Of course, such central locations mean housing providers competing for sites that are in demand for all residential uses, especially in the southeast where demand is highest, and social providers are hit by a double whammy of right-to-buy and dwindling public funding. But there is perhaps a role here for local planning authorities to create opportunities on selected sites, if they really are serious about creating genuinely mixed neighbourhoods.
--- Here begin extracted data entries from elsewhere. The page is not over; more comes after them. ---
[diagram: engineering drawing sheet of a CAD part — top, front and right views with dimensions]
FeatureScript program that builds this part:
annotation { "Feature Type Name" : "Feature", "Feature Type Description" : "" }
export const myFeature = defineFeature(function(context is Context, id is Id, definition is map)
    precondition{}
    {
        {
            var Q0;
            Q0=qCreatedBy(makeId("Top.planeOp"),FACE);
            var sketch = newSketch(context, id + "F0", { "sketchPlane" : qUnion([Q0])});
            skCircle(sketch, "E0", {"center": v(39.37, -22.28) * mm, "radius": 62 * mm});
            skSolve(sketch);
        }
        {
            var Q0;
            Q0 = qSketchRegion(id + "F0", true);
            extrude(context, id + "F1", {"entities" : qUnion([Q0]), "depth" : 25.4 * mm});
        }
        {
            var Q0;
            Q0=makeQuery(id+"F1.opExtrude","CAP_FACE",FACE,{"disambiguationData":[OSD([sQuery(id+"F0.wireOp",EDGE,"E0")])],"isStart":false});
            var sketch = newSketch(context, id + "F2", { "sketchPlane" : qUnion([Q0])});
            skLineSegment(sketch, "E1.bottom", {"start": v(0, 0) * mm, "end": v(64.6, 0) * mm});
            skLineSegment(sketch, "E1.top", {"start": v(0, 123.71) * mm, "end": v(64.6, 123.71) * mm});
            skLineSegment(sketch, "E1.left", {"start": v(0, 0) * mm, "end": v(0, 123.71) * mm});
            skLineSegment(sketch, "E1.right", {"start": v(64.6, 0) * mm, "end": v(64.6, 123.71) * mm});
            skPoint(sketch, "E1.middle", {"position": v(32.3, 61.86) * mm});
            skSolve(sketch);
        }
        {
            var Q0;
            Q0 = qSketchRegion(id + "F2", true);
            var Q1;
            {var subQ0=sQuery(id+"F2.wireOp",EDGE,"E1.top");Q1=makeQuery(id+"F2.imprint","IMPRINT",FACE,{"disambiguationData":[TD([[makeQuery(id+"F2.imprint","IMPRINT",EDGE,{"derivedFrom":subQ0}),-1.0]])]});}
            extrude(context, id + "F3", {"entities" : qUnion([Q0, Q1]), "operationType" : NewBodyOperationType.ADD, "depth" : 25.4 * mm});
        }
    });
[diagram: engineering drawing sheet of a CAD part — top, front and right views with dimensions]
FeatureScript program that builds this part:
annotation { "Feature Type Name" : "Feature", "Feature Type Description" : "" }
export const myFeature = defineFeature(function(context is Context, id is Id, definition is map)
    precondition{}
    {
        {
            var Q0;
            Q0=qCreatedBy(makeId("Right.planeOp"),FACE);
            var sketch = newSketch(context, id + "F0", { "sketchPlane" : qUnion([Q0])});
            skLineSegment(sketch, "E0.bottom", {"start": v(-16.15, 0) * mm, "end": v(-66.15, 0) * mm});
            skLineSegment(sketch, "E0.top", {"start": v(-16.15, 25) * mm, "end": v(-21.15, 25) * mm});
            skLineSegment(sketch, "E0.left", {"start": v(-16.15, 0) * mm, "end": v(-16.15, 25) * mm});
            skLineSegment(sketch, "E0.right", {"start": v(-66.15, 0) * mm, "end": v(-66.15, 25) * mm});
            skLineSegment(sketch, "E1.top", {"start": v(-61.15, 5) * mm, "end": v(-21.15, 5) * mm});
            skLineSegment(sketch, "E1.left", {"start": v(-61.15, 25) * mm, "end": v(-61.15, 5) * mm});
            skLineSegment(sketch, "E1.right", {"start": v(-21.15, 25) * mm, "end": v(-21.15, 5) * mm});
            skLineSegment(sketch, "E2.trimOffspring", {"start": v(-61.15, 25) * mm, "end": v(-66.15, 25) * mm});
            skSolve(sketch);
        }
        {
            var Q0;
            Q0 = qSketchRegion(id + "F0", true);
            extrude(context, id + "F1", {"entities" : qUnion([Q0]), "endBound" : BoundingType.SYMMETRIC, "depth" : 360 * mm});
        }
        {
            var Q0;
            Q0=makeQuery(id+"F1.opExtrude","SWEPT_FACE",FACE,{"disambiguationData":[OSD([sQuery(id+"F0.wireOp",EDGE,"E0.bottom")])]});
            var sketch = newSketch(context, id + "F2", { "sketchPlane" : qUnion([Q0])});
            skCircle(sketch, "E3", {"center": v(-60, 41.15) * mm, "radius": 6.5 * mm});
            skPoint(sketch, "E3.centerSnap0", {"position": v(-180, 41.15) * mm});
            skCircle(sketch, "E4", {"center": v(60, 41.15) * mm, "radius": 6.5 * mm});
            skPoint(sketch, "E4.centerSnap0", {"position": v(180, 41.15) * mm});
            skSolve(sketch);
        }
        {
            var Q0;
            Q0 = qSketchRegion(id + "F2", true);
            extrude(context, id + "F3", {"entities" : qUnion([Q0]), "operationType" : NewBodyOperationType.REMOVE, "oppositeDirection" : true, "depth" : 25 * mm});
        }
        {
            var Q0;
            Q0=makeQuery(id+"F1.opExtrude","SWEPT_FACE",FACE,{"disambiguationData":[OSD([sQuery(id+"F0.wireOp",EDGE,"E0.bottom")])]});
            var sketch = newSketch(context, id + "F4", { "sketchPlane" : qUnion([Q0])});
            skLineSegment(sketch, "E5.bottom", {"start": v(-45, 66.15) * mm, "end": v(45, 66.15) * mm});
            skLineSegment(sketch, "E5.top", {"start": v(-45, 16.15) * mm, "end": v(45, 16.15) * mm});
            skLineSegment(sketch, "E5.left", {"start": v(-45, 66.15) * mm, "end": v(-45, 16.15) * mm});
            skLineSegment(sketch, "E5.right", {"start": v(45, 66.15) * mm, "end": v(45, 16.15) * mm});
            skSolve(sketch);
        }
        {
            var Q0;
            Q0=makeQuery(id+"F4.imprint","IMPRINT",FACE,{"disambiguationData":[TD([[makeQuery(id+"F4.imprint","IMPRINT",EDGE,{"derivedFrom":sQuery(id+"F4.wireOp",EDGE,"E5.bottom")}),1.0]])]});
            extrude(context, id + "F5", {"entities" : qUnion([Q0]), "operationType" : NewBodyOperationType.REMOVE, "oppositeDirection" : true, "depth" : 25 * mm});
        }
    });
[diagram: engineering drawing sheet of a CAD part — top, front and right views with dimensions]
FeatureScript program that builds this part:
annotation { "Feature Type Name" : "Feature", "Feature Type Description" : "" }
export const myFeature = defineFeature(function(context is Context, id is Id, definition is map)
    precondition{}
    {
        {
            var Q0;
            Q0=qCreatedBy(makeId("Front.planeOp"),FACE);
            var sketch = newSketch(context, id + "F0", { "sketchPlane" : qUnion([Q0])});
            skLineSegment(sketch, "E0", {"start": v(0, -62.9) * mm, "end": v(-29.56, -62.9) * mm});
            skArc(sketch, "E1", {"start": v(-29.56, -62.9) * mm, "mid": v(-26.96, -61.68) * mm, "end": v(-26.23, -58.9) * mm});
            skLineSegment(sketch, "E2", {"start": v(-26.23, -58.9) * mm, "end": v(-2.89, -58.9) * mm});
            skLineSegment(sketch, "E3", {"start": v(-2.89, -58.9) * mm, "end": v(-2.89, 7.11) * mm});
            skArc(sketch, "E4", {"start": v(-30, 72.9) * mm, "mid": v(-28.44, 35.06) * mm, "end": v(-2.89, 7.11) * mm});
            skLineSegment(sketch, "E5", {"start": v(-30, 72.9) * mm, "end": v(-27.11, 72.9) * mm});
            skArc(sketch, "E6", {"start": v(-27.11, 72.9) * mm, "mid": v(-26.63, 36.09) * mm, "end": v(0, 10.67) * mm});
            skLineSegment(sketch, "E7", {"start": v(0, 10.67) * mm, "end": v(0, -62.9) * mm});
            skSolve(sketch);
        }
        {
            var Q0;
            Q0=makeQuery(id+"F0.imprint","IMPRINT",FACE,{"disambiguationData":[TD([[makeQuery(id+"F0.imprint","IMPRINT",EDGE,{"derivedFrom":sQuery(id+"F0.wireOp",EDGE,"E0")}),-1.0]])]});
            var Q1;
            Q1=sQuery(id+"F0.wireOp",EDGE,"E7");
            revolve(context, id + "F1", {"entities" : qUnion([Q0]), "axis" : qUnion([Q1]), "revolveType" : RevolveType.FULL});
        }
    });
In the private sector, Baily Garner is involved in a scheme that is admittedly ‘high-end’, but is exploring alternatives to the traditional ‘coffee mornings and pull-cord’ approach, with innovative ideas and facilities that are aimed at responding to new consumer demand; instead of acres of parking, there is a small pool of electric vehicles (helped by a sponsorship deal with the manufacturer, made possible by the ‘exclusive’ nature of the development) and a concierge service that actually is a service, closer perhaps to a hotel reception. The developer believes strongly that there is a real market for older people looking to downsize into smaller, adaptable homes, where they won’t have to suffer, say, party noise from younger neighbours every weekend, but will be able to benefit from good locations and facilities. In all areas of housing provision for older people, we need to continue to see a move away from ‘responding to care needs’ as a goal in itself, toward policies and approaches that start with an independent person in their home (of whatever type), with support tailored around this. NHS England has warned repeatedly of the ‘crippling costs’ of caring for elderly patients in hospitals where the root cause is actually loneliness and isolation. Successful new housing solutions need to play a role here, with more creative approaches to supporting sociable communities that keep people active and engaged, rather than just creating dependency on care services.

In the US, the “villages” model has emerged, where networks of older people in a neighbourhood jointly commission support services, but through doing this also create mutually supportive social networks. In several north European countries the idea of ‘senior cohousing’ is becoming established, where groups of older people develop their own small housing communities, each with their own home but also with a social space, and hope to mutually support each other to encourage more sociable – and therefore it is argued healthier – lives. In the Netherlands the model has become almost mainstream, where it’s a significant portion of all housing and receives public funding. Here in the UK, it’s yet to make an impact, but the first senior cohousing group will move in to their new homes in north London later this year (known as Older Women’s Cohousing, OWCH for short), with more schemes in the pipeline. Of course, ideas like these won’t appeal to everyone – we don’t all want to live in the same place, or with the same kind of people. But there is a need to recognise the housing for older people in the future will need to be as diverse as older people themselves, and support us all (we are none of us immune from ageing, after all) in continuing active and useful lives for as long as possible. Perhaps the question we should ask ourselves of any scheme that we’re involved in for older people is: would we move in here tomorrow? And if the answer is ‘no’, should we expect others to?